In the case of 6-1/2" or 5-1/4" replacements, a speaker adapter bracket is required, and it's available at a discount with your speaker purchase. Once the speaker and bracket are attached, you'll shave the tabs off of the enclosure to make that combo fit flush.
Tools needed: 7mm and 8mm right-angle drivers, Torx T-20 driver
The sound bar is a great place to install marine-rated speakers (Crutchfield Research Photo)
Sound bar speakers
The Wrangler has oversized 6-3/4" 4-ohm GM/Chrysler speakers located in an overhead sound bar. The speakers and grilles are held in with the same screws, so they're quite easy to reach and replace.
Due to the rather shallow mounting depth in this location, your replacement options are limited to 6-1/2" or 5-1/4" units. A speaker adapter bracket is required, and it's included free with your speaker purchase.
The factory sound bar speakers are weatherproof, but if you do a lot of topless (the Jeep, we mean) off-roading, you should consider a set of marine-rated speakers.
You'll get an impressive amount of power and performance from marine speakers, plus you'll have the security of knowing that your speakers will still keep rockin' even after you've spent the afternoon splashing through creek beds and mud holes.
Tools needed: Torx T-15 driver
Bass in your Jeep Wrangler
On Wranglers equipped with the Infinity system, the factory 8" dual voice coil subwoofer is located in an enclosure on the passenger's side of the cargo area. The subwoofer and grille are both held in with the same screws, so it's easy to remove the old one.

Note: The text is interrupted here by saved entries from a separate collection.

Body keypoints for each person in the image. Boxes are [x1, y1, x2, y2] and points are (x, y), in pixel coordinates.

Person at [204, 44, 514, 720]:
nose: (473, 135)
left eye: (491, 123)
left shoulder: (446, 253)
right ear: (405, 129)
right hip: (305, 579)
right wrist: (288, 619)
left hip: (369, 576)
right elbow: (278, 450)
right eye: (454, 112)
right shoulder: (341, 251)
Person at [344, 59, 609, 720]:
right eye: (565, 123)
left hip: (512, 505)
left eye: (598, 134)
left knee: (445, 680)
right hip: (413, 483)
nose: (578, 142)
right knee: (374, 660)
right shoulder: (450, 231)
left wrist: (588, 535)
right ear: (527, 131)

You'll have to re-drill the screw holes to mount a new subwoofer, though. The factory amplifier isn't terribly impressive, so if you upgrade the sub, you'll want to replace the amp, too (see below).
The Select Increments Stealth-Pod is an unloaded sealed enclosure that houses a 10" subwoofer. It attaches to the tailgate, so it won't take up much of your Jeep's cargo space
If your Wrangler doesn't have a factory sub at all, or if a new 8" sub isn't enough bass, you have some interesting options. Several manufacturers, including JL Audio and Select Increments, offer custom enclosures designed to fit your Jeep Wrangler perfectly. You can choose from several unloaded (pick your own sub) or loaded (sub included) models that will add plenty of thump to your on- and off-road adventures.

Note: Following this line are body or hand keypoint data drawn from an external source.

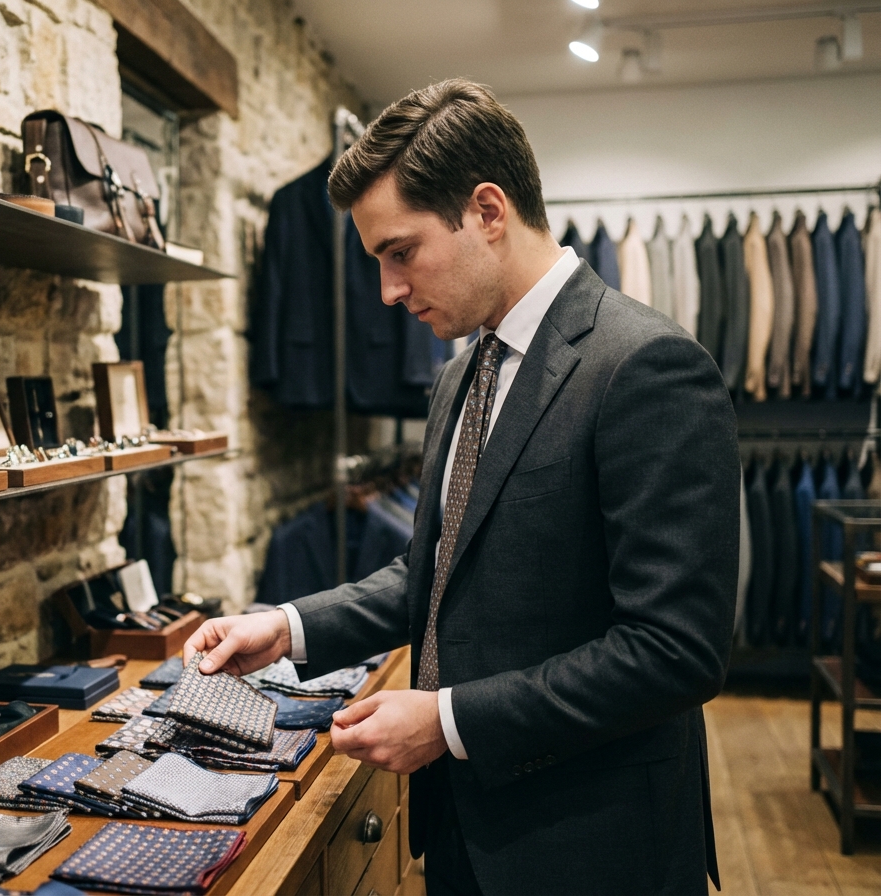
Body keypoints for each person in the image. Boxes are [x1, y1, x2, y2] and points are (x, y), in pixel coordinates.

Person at [185, 79, 738, 896]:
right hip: (464, 836)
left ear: (487, 210)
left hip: (595, 844)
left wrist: (447, 722)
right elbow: (435, 570)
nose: (388, 292)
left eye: (399, 253)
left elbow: (675, 650)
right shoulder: (458, 376)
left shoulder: (645, 367)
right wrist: (289, 627)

Of course, if you want maximum bass, there's only one way to go: a big enclosure stuffed with the biggest subs you can cram in there. In the 2-door Wrangler's case, if you want to go big, you have a 35" (with factory sub) or 41" (without) W x 12" H x 9" - 12" (top to bottom) D space to work with. For the Unlimited, the space increases to 13" H x 26"/33" D. If you do a lot of hard-core off-roading, you should probably look for some marine-rated subwoofers for your enclosures.
Other options for your Wrangler
Here are some suggestions on how to make your Wrangler even better:
Add an amp
The factory amp (located behind the driver's side knee panel) is okay, but aftermarket amplifiers bring a lot more power to the party. In a boxy, noisy vehicle like the Wrangler, you need clean power going to your speakers and sub. A new amplifier will give you the "headroom" you need to get the sound you want at highway speeds.
If you're using your Wrangler as intended, it's probably going to get dirty every now and then. Keeping it in great shape really helps retain resale value, so protect your carpets (and your investment) with a set of WeatherTech® floor liners.
Installing a security system in your Wrangler isn't easy (security systems rarely are), but it's definitely a good idea. Our Crutchfield Advisors can help figure out what you need to get the job done, but we usually recommend taking your car and new gear to a professional installer.